:: DATA SHOWN ::

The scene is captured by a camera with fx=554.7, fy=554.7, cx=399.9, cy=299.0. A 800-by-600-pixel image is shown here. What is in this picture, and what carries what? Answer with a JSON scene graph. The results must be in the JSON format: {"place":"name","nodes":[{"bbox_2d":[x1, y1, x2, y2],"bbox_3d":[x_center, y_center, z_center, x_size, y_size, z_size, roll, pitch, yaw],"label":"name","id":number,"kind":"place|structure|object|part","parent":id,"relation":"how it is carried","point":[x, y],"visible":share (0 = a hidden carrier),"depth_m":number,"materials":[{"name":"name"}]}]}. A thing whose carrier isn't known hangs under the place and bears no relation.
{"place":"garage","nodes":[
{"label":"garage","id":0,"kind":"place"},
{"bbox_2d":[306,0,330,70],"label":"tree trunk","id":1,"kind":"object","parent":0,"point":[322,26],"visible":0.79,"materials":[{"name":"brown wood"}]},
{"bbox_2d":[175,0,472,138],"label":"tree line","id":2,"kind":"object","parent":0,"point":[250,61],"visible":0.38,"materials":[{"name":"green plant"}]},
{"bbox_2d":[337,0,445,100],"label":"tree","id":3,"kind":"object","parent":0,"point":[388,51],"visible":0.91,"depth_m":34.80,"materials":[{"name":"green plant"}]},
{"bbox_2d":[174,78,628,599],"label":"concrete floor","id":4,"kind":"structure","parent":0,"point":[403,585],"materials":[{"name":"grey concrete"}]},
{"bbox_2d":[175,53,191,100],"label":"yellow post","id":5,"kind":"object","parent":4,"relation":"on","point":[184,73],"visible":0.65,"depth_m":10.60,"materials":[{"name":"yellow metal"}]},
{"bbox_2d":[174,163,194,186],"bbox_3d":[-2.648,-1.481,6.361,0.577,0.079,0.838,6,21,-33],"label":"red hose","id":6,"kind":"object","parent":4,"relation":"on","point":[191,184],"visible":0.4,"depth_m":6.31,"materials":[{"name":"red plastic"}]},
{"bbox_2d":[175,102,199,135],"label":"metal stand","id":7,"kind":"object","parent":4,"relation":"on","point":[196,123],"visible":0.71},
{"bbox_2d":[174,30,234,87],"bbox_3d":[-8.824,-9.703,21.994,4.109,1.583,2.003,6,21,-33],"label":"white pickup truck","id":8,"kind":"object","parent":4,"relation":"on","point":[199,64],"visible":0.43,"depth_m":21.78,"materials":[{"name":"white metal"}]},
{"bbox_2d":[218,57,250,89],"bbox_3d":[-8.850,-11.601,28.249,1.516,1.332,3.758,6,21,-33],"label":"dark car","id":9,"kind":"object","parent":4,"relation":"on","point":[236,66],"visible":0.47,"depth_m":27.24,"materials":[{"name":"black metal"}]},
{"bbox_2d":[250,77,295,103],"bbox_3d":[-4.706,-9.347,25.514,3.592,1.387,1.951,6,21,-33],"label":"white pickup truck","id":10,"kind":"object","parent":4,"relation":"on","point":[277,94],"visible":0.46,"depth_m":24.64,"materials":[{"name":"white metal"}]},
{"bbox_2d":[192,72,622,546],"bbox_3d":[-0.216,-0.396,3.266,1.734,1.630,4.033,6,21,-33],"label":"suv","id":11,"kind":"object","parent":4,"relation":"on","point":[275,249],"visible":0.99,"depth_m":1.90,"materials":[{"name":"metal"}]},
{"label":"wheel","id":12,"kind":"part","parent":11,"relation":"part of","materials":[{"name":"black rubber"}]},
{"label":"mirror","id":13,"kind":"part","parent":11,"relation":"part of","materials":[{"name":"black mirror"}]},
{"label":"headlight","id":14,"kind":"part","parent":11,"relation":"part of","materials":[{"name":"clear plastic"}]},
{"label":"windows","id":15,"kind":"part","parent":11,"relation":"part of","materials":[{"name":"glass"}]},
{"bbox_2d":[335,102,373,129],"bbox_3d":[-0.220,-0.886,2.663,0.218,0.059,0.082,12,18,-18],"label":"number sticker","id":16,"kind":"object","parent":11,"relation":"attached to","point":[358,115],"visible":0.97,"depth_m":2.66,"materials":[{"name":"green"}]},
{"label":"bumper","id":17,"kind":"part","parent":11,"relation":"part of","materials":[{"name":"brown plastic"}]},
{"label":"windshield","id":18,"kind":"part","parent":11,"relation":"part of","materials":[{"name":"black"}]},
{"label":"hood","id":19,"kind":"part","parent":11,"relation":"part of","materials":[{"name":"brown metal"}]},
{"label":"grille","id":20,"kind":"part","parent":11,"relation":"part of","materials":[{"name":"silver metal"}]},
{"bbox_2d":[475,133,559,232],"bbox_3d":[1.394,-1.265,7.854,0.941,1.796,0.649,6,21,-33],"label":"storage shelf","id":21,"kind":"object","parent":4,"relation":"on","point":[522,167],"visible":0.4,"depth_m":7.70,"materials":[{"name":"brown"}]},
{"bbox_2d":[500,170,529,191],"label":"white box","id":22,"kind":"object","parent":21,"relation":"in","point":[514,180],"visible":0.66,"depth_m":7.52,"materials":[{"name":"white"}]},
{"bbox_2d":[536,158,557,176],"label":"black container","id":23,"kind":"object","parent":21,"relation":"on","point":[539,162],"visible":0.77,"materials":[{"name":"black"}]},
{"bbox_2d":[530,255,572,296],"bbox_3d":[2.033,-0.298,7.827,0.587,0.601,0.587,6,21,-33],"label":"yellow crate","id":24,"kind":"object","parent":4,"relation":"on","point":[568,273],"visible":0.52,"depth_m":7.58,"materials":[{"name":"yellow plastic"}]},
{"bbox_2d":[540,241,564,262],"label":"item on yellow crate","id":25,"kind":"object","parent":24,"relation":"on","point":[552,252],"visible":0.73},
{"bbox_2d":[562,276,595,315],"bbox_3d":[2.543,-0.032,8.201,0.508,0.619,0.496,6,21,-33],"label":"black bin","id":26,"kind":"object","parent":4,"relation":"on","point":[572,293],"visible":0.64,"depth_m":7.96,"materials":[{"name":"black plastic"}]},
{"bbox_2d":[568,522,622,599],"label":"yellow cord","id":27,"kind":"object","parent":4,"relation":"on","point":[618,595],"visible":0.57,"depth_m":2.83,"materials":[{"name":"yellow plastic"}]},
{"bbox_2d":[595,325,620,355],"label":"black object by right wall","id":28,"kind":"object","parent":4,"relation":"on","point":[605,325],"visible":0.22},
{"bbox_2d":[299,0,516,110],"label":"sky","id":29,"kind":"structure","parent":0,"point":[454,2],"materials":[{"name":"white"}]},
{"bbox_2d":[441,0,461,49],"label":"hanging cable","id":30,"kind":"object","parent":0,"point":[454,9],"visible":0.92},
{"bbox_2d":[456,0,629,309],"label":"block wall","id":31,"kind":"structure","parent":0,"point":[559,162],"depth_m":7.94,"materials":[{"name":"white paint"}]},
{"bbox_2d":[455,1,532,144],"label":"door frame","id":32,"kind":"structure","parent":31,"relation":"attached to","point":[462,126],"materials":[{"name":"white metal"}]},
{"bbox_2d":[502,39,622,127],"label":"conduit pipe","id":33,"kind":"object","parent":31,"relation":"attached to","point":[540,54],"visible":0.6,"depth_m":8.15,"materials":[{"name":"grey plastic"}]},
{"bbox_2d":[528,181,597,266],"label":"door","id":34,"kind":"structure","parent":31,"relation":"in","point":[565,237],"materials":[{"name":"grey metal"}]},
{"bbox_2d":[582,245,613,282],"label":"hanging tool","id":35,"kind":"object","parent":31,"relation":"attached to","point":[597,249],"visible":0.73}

:::

■ ACTIVITY: Taking care to match every character, output all of the entries above.

■ WRITTEN RESPONSE:
The scene is captured by a camera with fx=554.7, fy=554.7, cx=399.9, cy=299.0. A 800-by-600-pixel image is shown here. What is in this picture, and what carries what? Answer with a JSON scene graph. The results must be in the JSON format: {"place":"name","nodes":[{"bbox_2d":[x1, y1, x2, y2],"bbox_3d":[x_center, y_center, z_center, x_size, y_size, z_size, roll, pitch, yaw],"label":"name","id":number,"kind":"place|structure|object|part","parent":id,"relation":"how it is carried","point":[x, y],"visible":share (0 = a hidden carrier),"depth_m":number,"materials":[{"name":"name"}]}]}. A thing whose carrier isn't known hangs under the place and bears no relation.
{"place":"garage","nodes":[
{"label":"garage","id":0,"kind":"place"},
{"bbox_2d":[306,0,330,70],"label":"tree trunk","id":1,"kind":"object","parent":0,"point":[322,26],"visible":0.79,"materials":[{"name":"brown wood"}]},
{"bbox_2d":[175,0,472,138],"label":"tree line","id":2,"kind":"object","parent":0,"point":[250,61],"visible":0.38,"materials":[{"name":"green plant"}]},
{"bbox_2d":[337,0,445,100],"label":"tree","id":3,"kind":"object","parent":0,"point":[388,51],"visible":0.91,"depth_m":34.80,"materials":[{"name":"green plant"}]},
{"bbox_2d":[174,78,628,599],"label":"concrete floor","id":4,"kind":"structure","parent":0,"point":[403,585],"materials":[{"name":"grey concrete"}]},
{"bbox_2d":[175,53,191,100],"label":"yellow post","id":5,"kind":"object","parent":4,"relation":"on","point":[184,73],"visible":0.65,"depth_m":10.60,"materials":[{"name":"yellow metal"}]},
{"bbox_2d":[174,163,194,186],"bbox_3d":[-2.648,-1.481,6.361,0.577,0.079,0.838,6,21,-33],"label":"red hose","id":6,"kind":"object","parent":4,"relation":"on","point":[191,184],"visible":0.4,"depth_m":6.31,"materials":[{"name":"red plastic"}]},
{"bbox_2d":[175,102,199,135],"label":"metal stand","id":7,"kind":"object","parent":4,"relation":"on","point":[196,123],"visible":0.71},
{"bbox_2d":[174,30,234,87],"bbox_3d":[-8.824,-9.703,21.994,4.109,1.583,2.003,6,21,-33],"label":"white pickup truck","id":8,"kind":"object","parent":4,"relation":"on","point":[199,64],"visible":0.43,"depth_m":21.78,"materials":[{"name":"white metal"}]},
{"bbox_2d":[218,57,250,89],"bbox_3d":[-8.850,-11.601,28.249,1.516,1.332,3.758,6,21,-33],"label":"dark car","id":9,"kind":"object","parent":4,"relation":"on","point":[236,66],"visible":0.47,"depth_m":27.24,"materials":[{"name":"black metal"}]},
{"bbox_2d":[250,77,295,103],"bbox_3d":[-4.706,-9.347,25.514,3.592,1.387,1.951,6,21,-33],"label":"white pickup truck","id":10,"kind":"object","parent":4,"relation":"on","point":[277,94],"visible":0.46,"depth_m":24.64,"materials":[{"name":"white metal"}]},
{"bbox_2d":[192,72,622,546],"bbox_3d":[-0.216,-0.396,3.266,1.734,1.630,4.033,6,21,-33],"label":"suv","id":11,"kind":"object","parent":4,"relation":"on","point":[275,249],"visible":0.99,"depth_m":1.90,"materials":[{"name":"metal"}]},
{"label":"wheel","id":12,"kind":"part","parent":11,"relation":"part of","materials":[{"name":"black rubber"}]},
{"label":"mirror","id":13,"kind":"part","parent":11,"relation":"part of","materials":[{"name":"black mirror"}]},
{"label":"headlight","id":14,"kind":"part","parent":11,"relation":"part of","materials":[{"name":"clear plastic"}]},
{"label":"windows","id":15,"kind":"part","parent":11,"relation":"part of","materials":[{"name":"glass"}]},
{"bbox_2d":[335,102,373,129],"bbox_3d":[-0.220,-0.886,2.663,0.218,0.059,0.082,12,18,-18],"label":"number sticker","id":16,"kind":"object","parent":11,"relation":"attached to","point":[358,115],"visible":0.97,"depth_m":2.66,"materials":[{"name":"green"}]},
{"label":"bumper","id":17,"kind":"part","parent":11,"relation":"part of","materials":[{"name":"brown plastic"}]},
{"label":"windshield","id":18,"kind":"part","parent":11,"relation":"part of","materials":[{"name":"black"}]},
{"label":"hood","id":19,"kind":"part","parent":11,"relation":"part of","materials":[{"name":"brown metal"}]},
{"label":"grille","id":20,"kind":"part","parent":11,"relation":"part of","materials":[{"name":"silver metal"}]},
{"bbox_2d":[475,133,559,232],"bbox_3d":[1.394,-1.265,7.854,0.941,1.796,0.649,6,21,-33],"label":"storage shelf","id":21,"kind":"object","parent":4,"relation":"on","point":[522,167],"visible":0.4,"depth_m":7.70,"materials":[{"name":"brown"}]},
{"bbox_2d":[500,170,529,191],"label":"white box","id":22,"kind":"object","parent":21,"relation":"in","point":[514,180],"visible":0.66,"depth_m":7.52,"materials":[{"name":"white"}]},
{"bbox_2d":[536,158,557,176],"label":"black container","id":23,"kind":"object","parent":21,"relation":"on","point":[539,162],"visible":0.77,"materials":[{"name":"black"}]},
{"bbox_2d":[530,255,572,296],"bbox_3d":[2.033,-0.298,7.827,0.587,0.601,0.587,6,21,-33],"label":"yellow crate","id":24,"kind":"object","parent":4,"relation":"on","point":[568,273],"visible":0.52,"depth_m":7.58,"materials":[{"name":"yellow plastic"}]},
{"bbox_2d":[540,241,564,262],"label":"item on yellow crate","id":25,"kind":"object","parent":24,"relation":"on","point":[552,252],"visible":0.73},
{"bbox_2d":[562,276,595,315],"bbox_3d":[2.543,-0.032,8.201,0.508,0.619,0.496,6,21,-33],"label":"black bin","id":26,"kind":"object","parent":4,"relation":"on","point":[572,293],"visible":0.64,"depth_m":7.96,"materials":[{"name":"black plastic"}]},
{"bbox_2d":[568,522,622,599],"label":"yellow cord","id":27,"kind":"object","parent":4,"relation":"on","point":[618,595],"visible":0.57,"depth_m":2.83,"materials":[{"name":"yellow plastic"}]},
{"bbox_2d":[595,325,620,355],"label":"black object by right wall","id":28,"kind":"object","parent":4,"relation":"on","point":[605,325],"visible":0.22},
{"bbox_2d":[299,0,516,110],"label":"sky","id":29,"kind":"structure","parent":0,"point":[454,2],"materials":[{"name":"white"}]},
{"bbox_2d":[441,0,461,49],"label":"hanging cable","id":30,"kind":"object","parent":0,"point":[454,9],"visible":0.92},
{"bbox_2d":[456,0,629,309],"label":"block wall","id":31,"kind":"structure","parent":0,"point":[559,162],"depth_m":7.94,"materials":[{"name":"white paint"}]},
{"bbox_2d":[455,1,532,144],"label":"door frame","id":32,"kind":"structure","parent":31,"relation":"attached to","point":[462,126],"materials":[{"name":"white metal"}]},
{"bbox_2d":[502,39,622,127],"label":"conduit pipe","id":33,"kind":"object","parent":31,"relation":"attached to","point":[540,54],"visible":0.6,"depth_m":8.15,"materials":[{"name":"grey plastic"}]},
{"bbox_2d":[528,181,597,266],"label":"door","id":34,"kind":"structure","parent":31,"relation":"in","point":[565,237],"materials":[{"name":"grey metal"}]},
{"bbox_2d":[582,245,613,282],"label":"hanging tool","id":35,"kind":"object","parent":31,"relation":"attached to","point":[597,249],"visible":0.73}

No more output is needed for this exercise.